++++ Supplied material

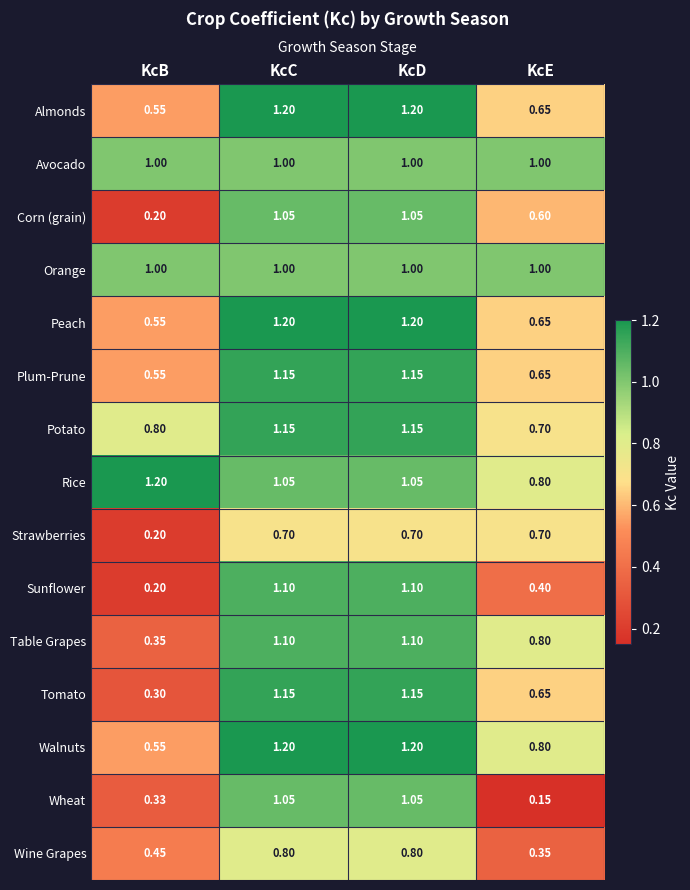

Where does the Peach series first go above 1?

KcC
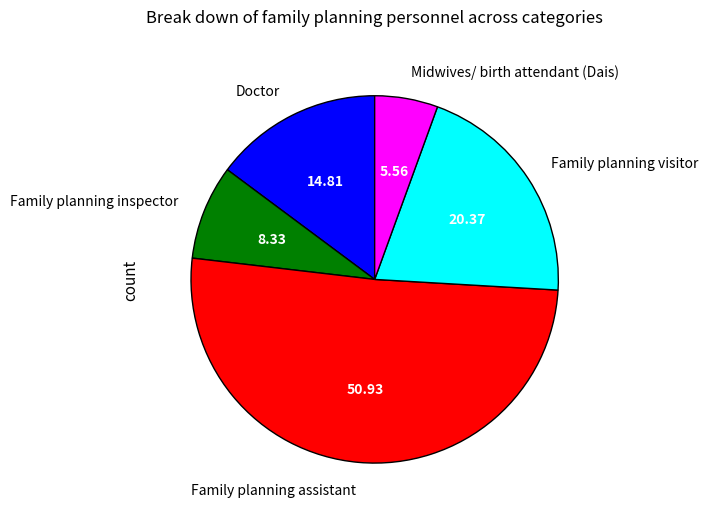

How many segments does this pie chart have?

5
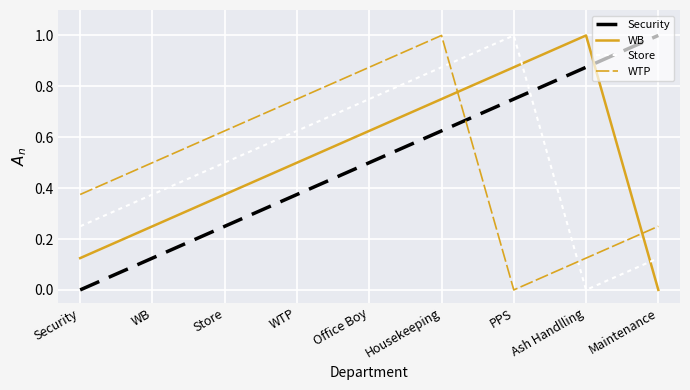

Where do Store and Security first cross each other?

PPS and Ash Handlling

++++++++

- Exercise prompt -
Copy all of the items above word for word, omitting the pictures.

- Answer -
Where does the Peach series first go above 1?

KcC

How many segments does this pie chart have?

5

Where do Store and Security first cross each other?

PPS and Ash Handlling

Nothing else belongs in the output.